Satya Nadella-led Microsoft lost a bid to acquire TikTok in the US after the Chinese owner of the video-sharing platform chose Oracle to be its technology partner for its American operations, ahead of President Donald Trump’s September 20 deadline to ban the popular app if it wasn't sold to an American company.
Microsoft said in a statement on Sunday that the Chinese owner of TikTok ByteDance has informed it that they would not be selling TikTok's US operations to Microsoft".
“We are confident our proposal would have been good for TikTok's users, while protecting national security interests. To do this, we would have made significant changes to ensure the service met the highest standards for security, privacy, online safety, and combatting disinformation, and we made these principles clear in our August statement. We look forward to seeing how the service evolves in these important areas,” Microsoft said.
A report in The New York Times said it was unclear whether TikTok choosing Oracle as a technology partner would mean that the multinational computer technology corporation would also take a majority ownership stake of the social media app.
The Wall Street Journal said in a report that Oracle is set to be announced as TikTok's trusted tech partner in the US, and the deal is likely not to be structured as an outright sale.
The next step is for the White House and the Committee on Foreign Investment in the US to approve the deal, said one of the people, adding that the participants believe it satisfies the concerns around data security that have been previously raised by the US government, the WSJ report said.
In an executive order signed last month, Trump had said that TikTok would be blocked in the US if it did not sell its US operations to an American company by September 20. The Trump administration has said that TikTok and other Chinese apps are national security threats.

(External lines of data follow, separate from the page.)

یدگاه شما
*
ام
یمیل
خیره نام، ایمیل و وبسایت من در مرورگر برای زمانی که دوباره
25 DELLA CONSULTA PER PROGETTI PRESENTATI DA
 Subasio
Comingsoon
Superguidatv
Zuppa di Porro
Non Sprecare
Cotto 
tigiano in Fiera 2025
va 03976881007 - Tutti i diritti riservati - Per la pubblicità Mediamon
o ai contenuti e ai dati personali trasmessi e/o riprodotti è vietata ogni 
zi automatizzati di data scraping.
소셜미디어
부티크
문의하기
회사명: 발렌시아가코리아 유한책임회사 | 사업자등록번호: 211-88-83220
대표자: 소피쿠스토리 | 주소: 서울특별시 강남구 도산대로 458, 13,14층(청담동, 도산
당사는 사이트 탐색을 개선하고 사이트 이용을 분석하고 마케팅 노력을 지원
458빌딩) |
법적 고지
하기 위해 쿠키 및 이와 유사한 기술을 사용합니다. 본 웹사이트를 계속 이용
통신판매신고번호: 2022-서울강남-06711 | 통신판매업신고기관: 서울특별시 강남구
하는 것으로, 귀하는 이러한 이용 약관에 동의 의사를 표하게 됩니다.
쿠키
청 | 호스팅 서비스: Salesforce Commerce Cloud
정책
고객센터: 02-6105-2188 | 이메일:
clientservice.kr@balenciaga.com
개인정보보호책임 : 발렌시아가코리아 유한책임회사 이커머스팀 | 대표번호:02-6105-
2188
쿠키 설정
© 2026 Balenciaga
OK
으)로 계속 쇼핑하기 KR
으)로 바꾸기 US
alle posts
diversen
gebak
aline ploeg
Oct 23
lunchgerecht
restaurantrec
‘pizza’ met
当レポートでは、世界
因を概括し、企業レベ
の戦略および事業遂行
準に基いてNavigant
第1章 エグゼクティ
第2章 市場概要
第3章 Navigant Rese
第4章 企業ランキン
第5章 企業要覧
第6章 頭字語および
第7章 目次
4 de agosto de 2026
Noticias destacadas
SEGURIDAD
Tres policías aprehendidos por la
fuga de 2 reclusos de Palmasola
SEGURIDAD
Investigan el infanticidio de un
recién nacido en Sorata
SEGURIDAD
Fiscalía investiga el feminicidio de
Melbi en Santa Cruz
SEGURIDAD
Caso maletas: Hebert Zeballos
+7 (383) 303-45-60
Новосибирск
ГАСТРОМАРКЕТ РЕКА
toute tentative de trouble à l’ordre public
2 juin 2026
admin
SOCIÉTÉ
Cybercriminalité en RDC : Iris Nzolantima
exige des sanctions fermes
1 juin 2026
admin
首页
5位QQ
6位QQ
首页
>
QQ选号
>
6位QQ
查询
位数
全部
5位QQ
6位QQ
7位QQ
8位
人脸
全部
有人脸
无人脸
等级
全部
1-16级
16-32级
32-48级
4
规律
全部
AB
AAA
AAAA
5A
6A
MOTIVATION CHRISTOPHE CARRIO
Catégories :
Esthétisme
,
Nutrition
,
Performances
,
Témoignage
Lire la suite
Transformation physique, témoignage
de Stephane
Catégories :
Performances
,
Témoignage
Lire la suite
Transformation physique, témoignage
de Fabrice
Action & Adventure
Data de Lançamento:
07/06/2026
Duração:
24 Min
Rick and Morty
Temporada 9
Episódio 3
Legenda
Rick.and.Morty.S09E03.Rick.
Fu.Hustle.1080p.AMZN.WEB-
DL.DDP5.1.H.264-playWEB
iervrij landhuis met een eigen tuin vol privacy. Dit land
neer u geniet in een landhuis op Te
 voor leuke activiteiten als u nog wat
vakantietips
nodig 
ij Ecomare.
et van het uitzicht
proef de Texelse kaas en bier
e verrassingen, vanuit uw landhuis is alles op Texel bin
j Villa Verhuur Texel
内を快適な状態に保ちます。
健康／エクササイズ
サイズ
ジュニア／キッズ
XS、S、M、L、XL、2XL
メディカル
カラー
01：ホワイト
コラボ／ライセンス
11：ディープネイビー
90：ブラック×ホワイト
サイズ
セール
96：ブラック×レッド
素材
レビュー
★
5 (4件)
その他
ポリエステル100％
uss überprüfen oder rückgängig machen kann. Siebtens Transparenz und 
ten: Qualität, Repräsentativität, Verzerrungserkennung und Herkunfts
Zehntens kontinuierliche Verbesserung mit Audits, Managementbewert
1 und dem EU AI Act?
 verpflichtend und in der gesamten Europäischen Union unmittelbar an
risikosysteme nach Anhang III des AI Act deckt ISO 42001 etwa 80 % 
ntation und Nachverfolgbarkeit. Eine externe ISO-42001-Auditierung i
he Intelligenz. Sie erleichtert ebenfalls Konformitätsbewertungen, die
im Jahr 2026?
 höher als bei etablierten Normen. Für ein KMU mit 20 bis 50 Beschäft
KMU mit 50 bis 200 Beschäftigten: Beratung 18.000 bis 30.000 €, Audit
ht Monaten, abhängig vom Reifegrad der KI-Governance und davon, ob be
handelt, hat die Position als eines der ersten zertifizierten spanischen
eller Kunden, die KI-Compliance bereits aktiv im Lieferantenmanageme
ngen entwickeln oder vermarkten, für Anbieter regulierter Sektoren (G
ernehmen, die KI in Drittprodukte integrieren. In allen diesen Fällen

“But sale talks had been in a holding pattern because China issued new regulations last month that would bar TikTok from transferring its technology to a foreign buyer without explicit permission from the Chinese government. And any resulting deal could still be a geopolitical pinata between the United States and China," the NYT report said.
Microsoft wanted computer code
The report added that the Chinese regulations helped scuttle the bid by Microsoft, which had said in August that it would insist on a series of protections that would essentially give it control of the computer code that TikTok uses for the American and many other English-speaking versions of the app.
Microsoft said the only way it could protect the privacy of TikTok users in the United States and prevent Beijing from using the app as a venue for disinformation was to take over that computer code, and the algorithms that determine what videos are seen by the 100 million Americans who use it each month, the NYT report said.
Oracle has not yet disclosed what it would do with TikTok's underlying technology, written by a Chinese engineering team in Beijing.
India was the first country to ban TikTok and WeChat, citing national security concerns. India has banned over 220 Chinese apps, a move welcomed by both the Trump administration and US lawmakers.
TikTok flashpint
As tensions between the US and China escalated, TikTok had become the flash point between Washington and Beijing over issues of technology and privacy concerns.
The Trump administration had already banned the Chinese telecom giant Huawei from selling 5G networks and equipment in the US, citing the risk of a foreign power controlling the infrastructure on which all internet communications flow.
Even if Oracle may try to close a deal, it is unclear whether Beijing would create new obstacles to the process. And election-year politics have hung over the negotiations from the start.
"Unlike many other technology companies, Oracle has cultivated close ties with the Trump administration. Its founder, Larry Ellison, hosted a fund-raiser for Mr Trump this year, and its chief executive, Safra Catz, served on the president's transition team and has frequently visited the White House, the NYT report said.
Last month, Trump had said he would support Oracle buying TikTok, calling Oracle a great company and said the firm, which specialises in enterprise software, could successfully run TikTok.
“I think that Oracle would certainly be somebody that could handle it,” Trump had said.
Trump has said that apps such as TikTok, WeChat and equipment maker Huawei pose a national security threat because data collected about users can be shared with the Communist Party-led Chinese government. The Chinese firms have denied this claim.
Two of ByteDance's largest backers, Sequoia Capital and General Atlantic, have sought to retain their holdings in its valuable subsidiary while saving TikTok from a ban in the US. Both firms are represented on ByteDance's board of directors. In late August, the firms teamed up with Oracle to bid against Microsoft.
Microsoft, meanwhile, had teamed up with Walmart to make its bid.